Preventing Further Economic Duress and Best Practices
A significant portion of contract litigation is derived from pre-litigation posturing and failed negotiations. There are several ways in which parties can implement strategies to avoid claims of duress, and a few simple practices can make a significant difference.
Typically, when one party tries to get favorable terms by using duress, the other party may have evidence in the form of documentation or other communications that show that the terms were forced upon them under threat of financial harm or other pressure. Thus, keeping good records of communications can support a party’s case that they did not accept terms under these types of pressure.
Further, both parties to a contract would be wise to examine any contracts they are proposing to ensure they are where they want to be in the event that the parties have to negotiate or renegotiate the contract in the event of a disagreement. For example, presenting a one-sided contract (that benefits one party) or non-negotiable terms grievously disadvantages the other side and can lead to the sense of duress.

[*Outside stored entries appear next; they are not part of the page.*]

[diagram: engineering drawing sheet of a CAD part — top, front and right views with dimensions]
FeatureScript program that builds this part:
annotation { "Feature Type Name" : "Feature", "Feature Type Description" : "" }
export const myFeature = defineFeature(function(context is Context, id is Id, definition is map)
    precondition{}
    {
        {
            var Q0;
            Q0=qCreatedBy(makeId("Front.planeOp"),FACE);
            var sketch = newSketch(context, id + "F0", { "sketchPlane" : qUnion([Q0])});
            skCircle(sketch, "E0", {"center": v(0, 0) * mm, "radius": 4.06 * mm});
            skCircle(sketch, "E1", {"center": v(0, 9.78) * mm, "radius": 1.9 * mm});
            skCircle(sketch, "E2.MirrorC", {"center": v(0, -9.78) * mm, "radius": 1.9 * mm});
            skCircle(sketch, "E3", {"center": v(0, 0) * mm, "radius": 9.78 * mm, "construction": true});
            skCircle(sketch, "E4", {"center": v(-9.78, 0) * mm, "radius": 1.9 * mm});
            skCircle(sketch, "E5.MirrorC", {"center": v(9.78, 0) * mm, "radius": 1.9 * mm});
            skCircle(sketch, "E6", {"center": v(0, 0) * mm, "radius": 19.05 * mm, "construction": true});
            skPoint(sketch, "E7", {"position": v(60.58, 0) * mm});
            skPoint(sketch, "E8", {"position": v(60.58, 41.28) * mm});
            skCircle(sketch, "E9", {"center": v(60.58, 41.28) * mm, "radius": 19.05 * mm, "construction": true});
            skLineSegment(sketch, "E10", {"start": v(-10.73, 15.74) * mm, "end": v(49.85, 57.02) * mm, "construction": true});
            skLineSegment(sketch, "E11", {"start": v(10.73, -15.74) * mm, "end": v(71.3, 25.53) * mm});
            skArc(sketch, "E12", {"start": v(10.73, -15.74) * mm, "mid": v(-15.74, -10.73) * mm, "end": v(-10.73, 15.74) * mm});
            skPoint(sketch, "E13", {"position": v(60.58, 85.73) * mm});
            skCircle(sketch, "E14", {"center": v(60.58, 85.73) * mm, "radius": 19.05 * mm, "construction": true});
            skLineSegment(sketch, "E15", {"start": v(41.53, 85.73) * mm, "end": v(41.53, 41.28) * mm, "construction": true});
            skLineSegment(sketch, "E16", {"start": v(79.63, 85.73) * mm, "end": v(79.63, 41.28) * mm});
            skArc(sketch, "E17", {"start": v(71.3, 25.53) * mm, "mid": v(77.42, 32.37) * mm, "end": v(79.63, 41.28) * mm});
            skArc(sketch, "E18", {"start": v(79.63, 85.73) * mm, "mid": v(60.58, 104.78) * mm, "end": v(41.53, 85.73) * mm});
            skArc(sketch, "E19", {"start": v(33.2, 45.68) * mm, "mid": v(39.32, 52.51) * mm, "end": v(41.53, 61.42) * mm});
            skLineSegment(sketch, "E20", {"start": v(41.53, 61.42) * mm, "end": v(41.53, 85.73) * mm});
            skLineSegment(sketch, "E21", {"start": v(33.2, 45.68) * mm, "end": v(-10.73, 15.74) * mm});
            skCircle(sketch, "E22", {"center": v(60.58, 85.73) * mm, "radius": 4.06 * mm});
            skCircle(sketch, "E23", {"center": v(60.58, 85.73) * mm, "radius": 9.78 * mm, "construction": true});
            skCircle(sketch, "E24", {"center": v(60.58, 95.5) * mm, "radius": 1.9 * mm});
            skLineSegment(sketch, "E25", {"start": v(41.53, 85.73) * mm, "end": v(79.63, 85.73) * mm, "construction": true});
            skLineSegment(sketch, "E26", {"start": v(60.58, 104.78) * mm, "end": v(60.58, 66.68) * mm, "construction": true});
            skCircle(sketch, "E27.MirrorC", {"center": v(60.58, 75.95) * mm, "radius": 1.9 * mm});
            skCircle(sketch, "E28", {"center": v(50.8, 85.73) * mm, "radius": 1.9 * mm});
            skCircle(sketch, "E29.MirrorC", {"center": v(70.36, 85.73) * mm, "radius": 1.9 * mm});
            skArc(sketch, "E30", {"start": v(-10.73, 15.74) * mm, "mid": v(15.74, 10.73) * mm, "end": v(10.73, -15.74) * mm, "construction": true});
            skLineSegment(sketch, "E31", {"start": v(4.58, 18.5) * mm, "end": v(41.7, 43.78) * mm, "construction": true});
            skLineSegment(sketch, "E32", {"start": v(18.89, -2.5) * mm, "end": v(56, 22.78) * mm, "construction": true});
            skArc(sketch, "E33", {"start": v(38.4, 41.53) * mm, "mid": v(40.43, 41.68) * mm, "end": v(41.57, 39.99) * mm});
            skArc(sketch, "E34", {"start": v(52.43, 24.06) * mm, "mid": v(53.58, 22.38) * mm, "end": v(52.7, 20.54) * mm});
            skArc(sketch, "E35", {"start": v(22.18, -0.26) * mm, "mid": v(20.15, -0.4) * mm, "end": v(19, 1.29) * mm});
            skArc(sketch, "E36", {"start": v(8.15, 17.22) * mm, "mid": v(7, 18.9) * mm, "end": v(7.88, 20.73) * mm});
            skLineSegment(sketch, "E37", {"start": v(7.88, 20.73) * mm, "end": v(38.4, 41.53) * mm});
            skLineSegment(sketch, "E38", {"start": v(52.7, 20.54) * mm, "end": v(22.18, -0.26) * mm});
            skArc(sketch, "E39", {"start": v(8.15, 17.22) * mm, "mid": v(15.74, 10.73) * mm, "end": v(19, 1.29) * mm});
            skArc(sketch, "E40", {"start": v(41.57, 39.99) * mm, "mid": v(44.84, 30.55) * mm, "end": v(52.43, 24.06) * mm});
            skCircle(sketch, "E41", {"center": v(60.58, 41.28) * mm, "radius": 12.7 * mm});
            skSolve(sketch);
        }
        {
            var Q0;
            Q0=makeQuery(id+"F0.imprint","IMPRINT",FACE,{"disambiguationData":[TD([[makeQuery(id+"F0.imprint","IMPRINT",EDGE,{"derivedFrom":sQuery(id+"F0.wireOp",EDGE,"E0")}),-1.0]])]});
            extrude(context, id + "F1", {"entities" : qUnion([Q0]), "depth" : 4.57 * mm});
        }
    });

In the modification context, addendums should be in the contract for future improvements and should be enforced. This way, parties cannot come back later and say that they did not have an agreement to do certain things.
Companies should also familiarize themselves with the current standards regarding economic duress and know how to recognize it so as to avoid the circumstance altogether and draft the best possible contract for their businesses.
Contract Law and Economic Duress in International Contracts
Economic duress in international contracts must be handled carefully. The parties from different countries may have quite different concepts of what constitutes economic duress. The following are some examples of how different jurisdictions in the world handle economic duress in their contract law for private law purposes.
Article 1(2) of the UNIDROIT Principles of International Commercial Contracts 2010 defines duress as:
"An act performed in order to preserve the life or health of, or avoid injury to, a person deliberately causing it by an act of one or more persons constitutes duress only if the conditions set out in Article 9.1.2 are fulfilled."
Article 9.1.2 is the conditions that must be fulfilled in order for economic duress to exist.
"1. The threat of an act to be carried out by the threatened party or by a third person induces the threatened party to act against [his/her] interest in consenting.
2. The threat constitutes an illegitimate act.
3. The threat was made with the intention of causing a hardship to the threatened party or of obtaining a benefit for the party making the threat or for another person."
The most commonly used definition of duress in common law countries is the doctrine of "economic duress". In the doctrine of economic duress , for a party to be released from contractual obligations, it must show that there was (1) the presence of pressure exerted unlawfully (either through actual or threatened violence, imprisonment or criminal prosecution or through wrongful threats to sue or wrongful deprivation of goods) by a party having some illegal or unlawful pressure in the matter; and (2) that the pressure resulted in a practical benefit for the threatening party.
On the other hand, civil law jurisdictions, such as European Provisions on the Unification of Private Law, take a different approach. For economic duress to exist there must be (1) a grave and imminent peril; (2) a necessity to save a person from peril; and (3) that the necessary act would not otherwise have been done.